Either way, we will have to find the null space of $A$ and the null space of $A^T$. Can we find them? (Sweating)

 

[HOI]

Hey!

We have tha matrix \begin{equation*}A:=\begin{pmatrix}1 & 5 & 8 & 2 \\ 2 & 4 & 6 & 0 \\ 3 & 3 & 8 & 2 \\ 4 & 2 & 6 & 0 \\ 5 & 1 & 8 & 2\end{pmatrix}\in \mathbb{R}^{5\times 4}\end{equation*}

Determine a basis $B$ of $\mathbb{R}^4$ and a basis $C$ of $\mathbb{R}^5$ such that $M_C^B(A)$ contains at the left upper corner the unit matrix and everywhere else zeroes.

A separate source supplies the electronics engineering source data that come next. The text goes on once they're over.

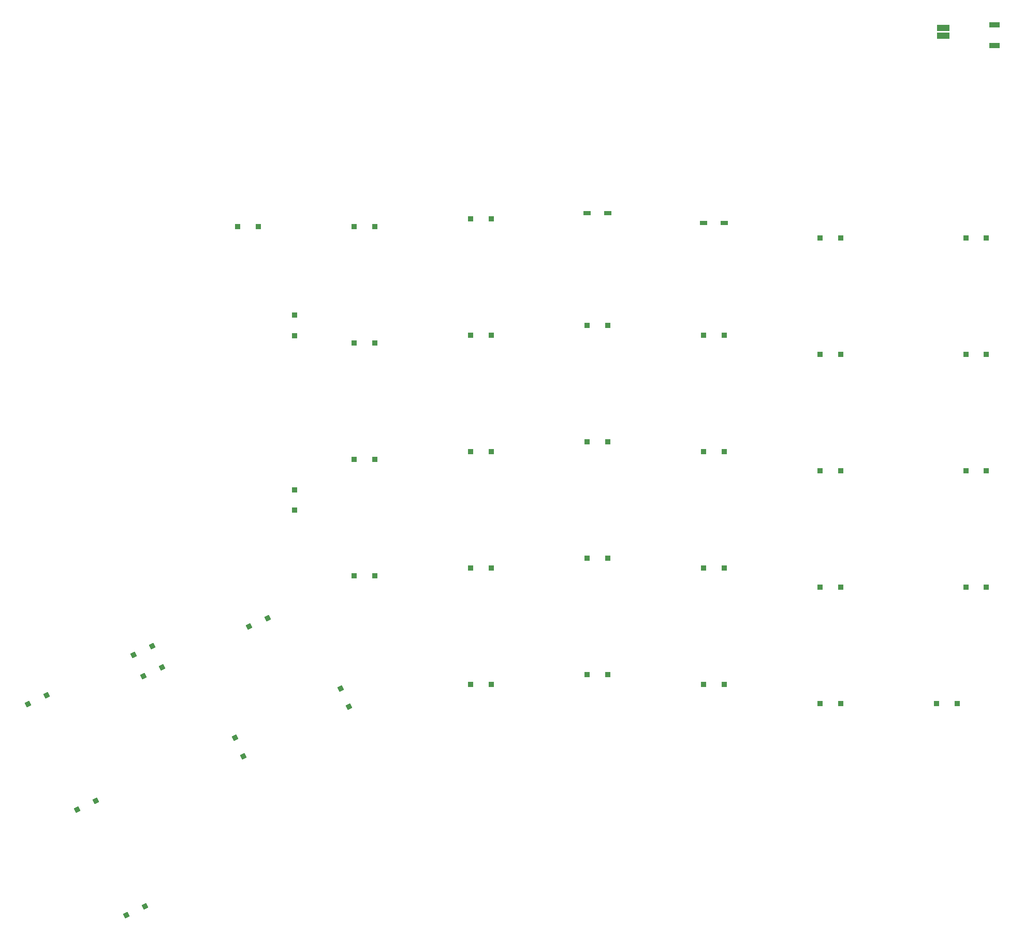
<source format=gtp>
%TF.GenerationSoftware,KiCad,Pcbnew,(6.0.5)*%
%TF.CreationDate,2022-05-21T18:25:29-06:00*%
%TF.ProjectId,ErgoDOX,4572676f-444f-4582-9e6b-696361645f70,rev?*%
%TF.SameCoordinates,Original*%
%TF.FileFunction,Paste,Top*%
%TF.FilePolarity,Positive*%
%FSLAX46Y46*%
G04 Gerber Fmt 4.6, Leading zero omitted, Abs format (unit mm)*
G04 Created by KiCad (PCBNEW (6.0.5)) date 2022-05-21 18:25:29*
%MOMM*%
%LPD*%
G01*
G04 APERTURE LIST*
G04 Aperture macros list*
%AMRoundRect*
0 Rectangle with rounded corners*
0 $1 Rounding radius*
0 $2 $3 $4 $5 $6 $7 $8 $9 X,Y pos of 4 corners*
0 Add a 4 corners polygon primitive as box body*
4,1,4,$2,$3,$4,$5,$6,$7,$8,$9,$2,$3,0*
0 Add four circle primitives for the rounded corners*
1,1,$1+$1,$2,$3*
1,1,$1+$1,$4,$5*
1,1,$1+$1,$6,$7*
1,1,$1+$1,$8,$9*
0 Add four rect primitives between the rounded corners*
20,1,$1+$1,$2,$3,$4,$5,0*
20,1,$1+$1,$4,$5,$6,$7,0*
20,1,$1+$1,$6,$7,$8,$9,0*
20,1,$1+$1,$8,$9,$2,$3,0*%
%AMRotRect*
0 Rectangle, with rotation*
0 The origin of the aperture is its center*
0 $1 length*
0 $2 width*
0 $3 Rotation angle, in degrees counterclockwise*
0 Add horizontal line*
21,1,$1,$2,0,0,$3*%
G04 Aperture macros list end*
%ADD10RoundRect,0.051100X-0.553900X-0.313900X0.553900X-0.313900X0.553900X0.313900X-0.553900X0.313900X0*%
%ADD11R,0.838200X0.838200*%
%ADD12RotRect,0.838200X0.838200X115.000000*%
%ADD13RotRect,0.838200X0.838200X25.000000*%
%ADD14R,2.032000X1.016000*%
%ADD15R,1.700000X0.900000*%
G04 APERTURE END LIST*
D10*
%TO.C,SW5:10*%
X127860000Y-70524000D03*
X127860000Y-70524000D03*
X131220000Y-70524000D03*
X131220000Y-70524000D03*
%TD*%
%TO.C,SW5:11*%
X146910000Y-72121660D03*
X146910000Y-72121660D03*
X150270000Y-72121660D03*
X150270000Y-72121660D03*
%TD*%
D11*
%TO.C,SW1:13*%
X185026300Y-150822660D03*
X188353700Y-150822660D03*
%TD*%
%TO.C,SW1:10*%
X131203700Y-146050000D03*
X127876300Y-146050000D03*
%TD*%
%TO.C,SW1:9*%
X108826300Y-147647660D03*
X112153700Y-147647660D03*
%TD*%
%TO.C,SW2:13*%
X189788800Y-131772660D03*
X193116200Y-131772660D03*
%TD*%
%TO.C,SW2:10*%
X127876300Y-127000000D03*
X131203700Y-127000000D03*
%TD*%
%TO.C,SW2:9*%
X112153700Y-128597660D03*
X108826300Y-128597660D03*
%TD*%
%TO.C,SW2:7*%
X80010000Y-119148860D03*
X80010000Y-115821460D03*
%TD*%
%TO.C,SW3:13*%
X193116200Y-112722660D03*
X189788800Y-112722660D03*
%TD*%
%TO.C,SW3:11*%
X146926300Y-109547660D03*
X150253700Y-109547660D03*
%TD*%
%TO.C,SW3:10*%
X127876300Y-107950000D03*
X131203700Y-107950000D03*
%TD*%
%TO.C,SW3:9*%
X112153700Y-109547660D03*
X108826300Y-109547660D03*
%TD*%
%TO.C,SW3:8*%
X93103700Y-110817660D03*
X89776300Y-110817660D03*
%TD*%
%TO.C,SW4:13*%
X189788800Y-93672660D03*
X193116200Y-93672660D03*
%TD*%
%TO.C,SW4:12*%
X169303700Y-93672660D03*
X165976300Y-93672660D03*
%TD*%
%TO.C,SW4:11*%
X150253700Y-90497660D03*
X146926300Y-90497660D03*
%TD*%
%TO.C,SW4:10*%
X127876300Y-88900000D03*
X131203700Y-88900000D03*
%TD*%
%TO.C,SW4:9*%
X112153700Y-90497660D03*
X108826300Y-90497660D03*
%TD*%
%TO.C,SW4:8*%
X89776300Y-91767660D03*
X93103700Y-91767660D03*
%TD*%
%TO.C,SW4:7*%
X80010000Y-90573860D03*
X80010000Y-87246460D03*
%TD*%
D12*
%TO.C,SW0:10*%
X87505815Y-148337305D03*
X88912035Y-151352953D03*
%TD*%
D13*
%TO.C,SW0:12*%
X55528175Y-184002955D03*
X52512527Y-185409175D03*
%TD*%
D12*
%TO.C,SW0:11*%
X70241435Y-156389105D03*
X71647655Y-159404753D03*
%TD*%
D13*
%TO.C,SW0:9*%
X44460727Y-168142255D03*
X47476375Y-166736035D03*
%TD*%
%TO.C,SW0:7*%
X36411467Y-150877875D03*
X39427115Y-149471655D03*
%TD*%
D11*
%TO.C,SW1:11*%
X150253700Y-147647660D03*
X146926300Y-147647660D03*
%TD*%
D13*
%TO.C,SW0:8*%
X56691495Y-141422395D03*
X53675847Y-142828615D03*
%TD*%
D11*
%TO.C,SW5:13*%
X189788800Y-74625200D03*
X193116200Y-74625200D03*
%TD*%
%TO.C,SW5:9*%
X112153700Y-71447660D03*
X108826300Y-71447660D03*
%TD*%
%TO.C,SW5:12*%
X165976300Y-74625200D03*
X169303700Y-74625200D03*
%TD*%
%TO.C,SW5:8*%
X89776300Y-72720200D03*
X93103700Y-72720200D03*
%TD*%
%TO.C,SW5:7*%
X70726300Y-72720200D03*
X74053700Y-72720200D03*
%TD*%
%TO.C,SW2:11*%
X146926300Y-128597660D03*
X150253700Y-128597660D03*
%TD*%
%TO.C,SW2:8*%
X93103700Y-129867660D03*
X89776300Y-129867660D03*
%TD*%
%TO.C,SW3:12*%
X169303700Y-112722660D03*
X165976300Y-112722660D03*
%TD*%
%TO.C,SW2:12*%
X169303700Y-131772660D03*
X165976300Y-131772660D03*
%TD*%
%TO.C,SW1:12*%
X165976300Y-150822660D03*
X169303700Y-150822660D03*
%TD*%
D13*
%TO.C,D1:8*%
X75566604Y-136822650D03*
X72550956Y-138228870D03*
%TD*%
%TO.C,D1:7*%
X58302224Y-144874450D03*
X55286576Y-146280670D03*
%TD*%
D14*
%TO.C,JP1*%
X186130000Y-40255000D03*
X186130000Y-41525000D03*
%TD*%
D15*
%TO.C,SW_RST1*%
X194500000Y-39750000D03*
X194500000Y-43150000D03*
%TD*%
M02*

</source>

Do you understand what this MEANS? IF there exist such bases then the basis of $R
4$ must be such that A maps some of the basis vectors to themselves (how many depending on the size of the "unit matrix at the left upper corner") and maps the other basis vectors to 0.

You might start by solving Ax= x or by solving Ax= 0.2
.'0?632

 

[HOI]

Okay, I did a row reduction and reduced the matrix to
$\begin{pmatrix}1 & 0 & 0 & 0 \\ 0 & 1 & 0 & 0 \\ 0 & 0 & 1 & 1 \\ 0 & 0 & 0 & 0 \\ 0 & 0 & 0 & 0 \end{pmatrix}$.

So the upper left corner is the 3 by 3 identity matrix. There exist a 3 dimensional subspace of $R^4$ on which Ax= x and Ax= 0 on the orthogonal complement.

 

[I like Serena]

I did row reduction as well and found $\begin{pmatrix}1&5&8&2\\&3&5&2\\&&1&1\\{}\\{}\end{pmatrix}$.
It follows that the null space of $A$ is the span of $\begin{pmatrix}1\\1\\-1\\1\end{pmatrix}$.

It means that we can pick $b_1,b_2,b_3$ arbitrary, and that we must have that $b_4=\begin{pmatrix}1\\1\\-1\\1\end{pmatrix}$ or a non-zero multiple.

I also did row reduction on $A^T$ and found $\begin{pmatrix}1&2&3&4&5\\&1&2&3&4\\&&1&1&2\\{}\end{pmatrix}$.
It follows that the null space of $A^T$ is the span of $\begin{pmatrix}-1\\2\\0\\-2\\1\end{pmatrix}$ and $\begin{pmatrix}1\\-1\\-1\\1\\0\end{pmatrix}$.

If means that we can pick $c_1,c_2,c_3$ arbitrary with the restriction that $Ab_i=c_i$ for $i=1,2,3$, and we can pick $c_4=\begin{pmatrix}-1\\2\\0\\-2\\1\end{pmatrix}$ and $c_5=\begin{pmatrix}1\\-1\\-1\\1\\0\end{pmatrix}$.